DISQUS

Matasano Chargen: Improving The Great Firewall of China

  • Richard Bejtlich · 3 years ago
    Nice historical insights Tom. Did you remember the 2004 paper, or did you search for it?
  • reillyb · 3 years ago
    Minor correction...

    "Slipping in the Window" was Paul Watson, not Robert.
  • Dennis Cox · 3 years ago
    "By writing papers about the “insecurity” of the PRC filters, the Clayton paper makes the PRC filters stronger."

    - Yes, it's ego over public good. The author is more interested in being known than solving the problem of cenorship IMHO. It's equilvant is the "upstanding" people that bragged about them helping the underground railroad while it was happening for politicial/fame means, which caused parts of the underground railroad to fail. It's selfish - plain an simple. I wonder what happens when some poor freedom loving person in China that has been using these methods and gets caught?
  • ivan · 3 years ago
    I think all of this is irrelevant. My impression is that those "poor freedom loving persons in China" are way smarter that the Watson group and all the rest of us. They do not need to be schooled about MITM attacks and IP/TCP tricks. What's next? Other clever people will tell them how to break hash functions and how to write exploits...
  • Thomas Ptacek · 3 years ago
    Do I sound patronizing, Ivan? You have a point. There are lots of very smart security people in China.

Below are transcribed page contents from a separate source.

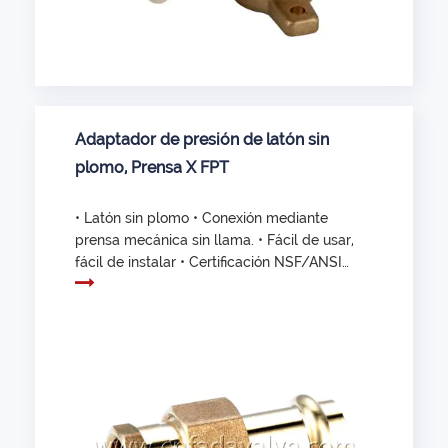
Adaptador de presión de latón sin
plomo, Prensa X FPT
• Latón sin plomo • Conexión mediante
prensa mecánica sin llama. • Fácil de usar,
fácil de instalar • Certificación NSF/ANSI
61 y NSF/ANSI 372 • Certificado UPC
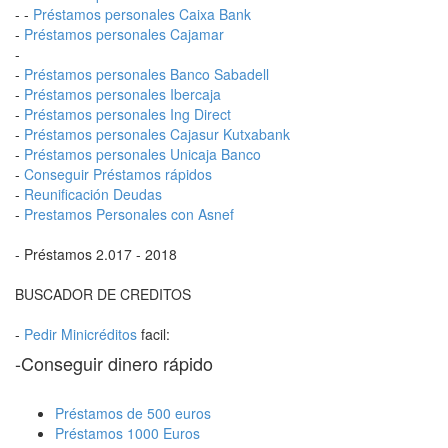
- -
Préstamos personales Caixa Bank
-
Préstamos personales Cajamar
-
-
Préstamos personales Banco Sabadell
-
Préstamos personales Ibercaja
-
Préstamos personales Ing Direct
-
Préstamos personales Cajasur Kutxabank
-
Préstamos personales Unicaja Banco
-
Conseguir Préstamos rápidos
-
Reunificación Deudas
-
Prestamos Personales con Asnef
- Préstamos 2.017 - 2018
BUSCADOR DE CREDITOS
-
Pedir Minicréditos
facil:
-Conseguir dinero rápido
Préstamos de 500 euros
Préstamos 1000 Euros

    That's kind of my point. Papers like the Cambridge study aren't really speaking to real Chinese security researchers, who clearly already know the shortcomings of RST sniping. Many of those people are sponsored by the PRC. Instead, the Cambridge study (and, more importantly, the hype) is speaking to casual Internet users, who will get into trouble applying "kindergarten evasion" to a monitoring system of unknown sophistication provisioned by one of the best-funded service providers in the world.
  • bobby fletcher · 3 years ago
    My problem with the Clayton paper is the subtext I got from it. The 16 page document mentioned DoS attack 16 times (once per page), identified potential target for such attack, and encouraged prolonged attack by citing some time trial data.

    This reads like a "bombmaker's manifesto" to me.